Alper GÖRMÜŞ
Hürriyet Gazetesi Genel Yayın Yönetmeni Çetin Emeç 7 Mart 1990’da kar maskeli kişiler tarafından çapraz ateşe tutularak öldürüldü. Bu, faturası “şeriatçılar”a çıkartılan bir dizi cinayetin ilk halkasıydı. Çetin Emeç’in eşi Bilge Emeç, cinayetten 20 yıl sonra ilk kez konuştu, bu yirmi yıl boyunca eşinin katilleri olarak “İran’ı ve şeriatçıları” gösterdiğini anlattı ve şöyle devam etti:
“Gerisinde kim var bu işlerin hâlâ çözülmedi. Çözülse de ne olacak ki artık onu da bilmiyorum gerçi. Sürekli dinle ilgili tehdit aldığımız için hep ‘İran’ dedik, ‘Dinciler’ dedik. Çünkü ben Atatürkçü, orduyu seven, vatanperver bir kadınım. O yüzden daha devletime hiç kızmadım ben. Başka gerçeklerle yüzleşmek istemedim.

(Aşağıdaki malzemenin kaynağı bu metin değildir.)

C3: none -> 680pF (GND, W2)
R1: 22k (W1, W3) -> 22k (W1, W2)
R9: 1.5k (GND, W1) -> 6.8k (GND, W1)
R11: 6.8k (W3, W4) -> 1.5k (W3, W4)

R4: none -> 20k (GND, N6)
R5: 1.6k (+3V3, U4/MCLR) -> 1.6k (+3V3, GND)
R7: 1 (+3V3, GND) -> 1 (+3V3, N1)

O yüzden hep İran demek işime geldi sanırım. İran’ın yaptığına inanmak istedim.” (Vatan gazetesi, 14 Şubat 2010).
Bilge Emeç’in “yüzleşmek istemediği başka gerçekler”in onun hiç kızmadığı “devletim” algısıyla alakalı olduğu sanırım izahtan varestedir.

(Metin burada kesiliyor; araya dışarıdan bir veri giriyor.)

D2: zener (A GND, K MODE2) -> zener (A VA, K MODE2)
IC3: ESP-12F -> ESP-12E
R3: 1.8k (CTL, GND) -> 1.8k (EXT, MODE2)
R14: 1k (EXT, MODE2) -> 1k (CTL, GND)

Bir samimiyet krizi ânında dile vuran, muhtemelen sağaltıcı yanı da olan bir itiraf… Ya da, çok güçlü bir ideolojik aidiyet duygusuyla çok güçlü bir ötekileştirme duygusunun ortak üretimi bir psikoloj: Ait olduğuna (‘devletim’) ölesiye meftun, ötekileştirdiğine (İran, şeriat) ölesiye düşman…
İçinizi yakıp kavuran acının müsebbibinin, meftunu olduğunuz bir ideoloji olmasından kuşkulandığınızda, sırf bu duygunuz nedeniyle kuşkunuzu bastırabilirsiniz… Fakat suç, aynı zamanda düşmanınızın üzerine yıkılmışsa ya da yıkılmaya gayret ediliyorsa, meftunu olduğunuzla ilgili kuşkunuzu çok daha güçlü bir biçimde bastırırsınız. Ben, burada böyle ikili bir psikolojinin devrede olduğu kanaatindeyim.

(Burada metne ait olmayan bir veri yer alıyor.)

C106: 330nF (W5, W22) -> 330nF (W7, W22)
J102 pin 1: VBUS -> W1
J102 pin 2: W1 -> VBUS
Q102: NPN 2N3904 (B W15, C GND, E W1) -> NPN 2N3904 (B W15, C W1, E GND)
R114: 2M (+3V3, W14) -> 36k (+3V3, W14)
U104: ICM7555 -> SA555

Şengül Hablemitoğlu: “Bu cinayet bir araya gelemeyecek tarafların işbirliğiyle yapıldı”
Bilge Emeç’in sözlerini bugünlerde yeniden hatırlamama, bir başka faili meçhul cinayetle ilgili yeni bulgular ve cinayete kurban gidenin eşinin sözleri vesile oldu.
Önce olayı Serbestiyet’in haberinden aktaralım:
“Ankara Cumhuriyet Başsavcılığı, 2002’deki Hablemitoğlu cinayeti soruşturmasında MAK Komutanlığı’nda görev yapmış dokuz asker hakkında gözaltı kararı verdi. Gözaltı listesinde Ergenekon soruşturmalarında tutuklanan eski Muharebe Arama Kurtarma (MAK) alay komutanı emekli albay ve avukat Levent Göktaş ile aynı birimde çalışan Özel Kuvvetler Komutanlığı (ÖKK) istihbarat şube müdürü emekli albay Fikret Emek de var. Sabaha karşı yapılan gözaltılarda Levent Göktaş ve emekli albay Tan Dervişoğlu adreslerinde bulunamadı. Hablemitoğlu’nun eşi ‘Göktaş’ın adresinde bulunamamasına şaşırmadım’ dedi.”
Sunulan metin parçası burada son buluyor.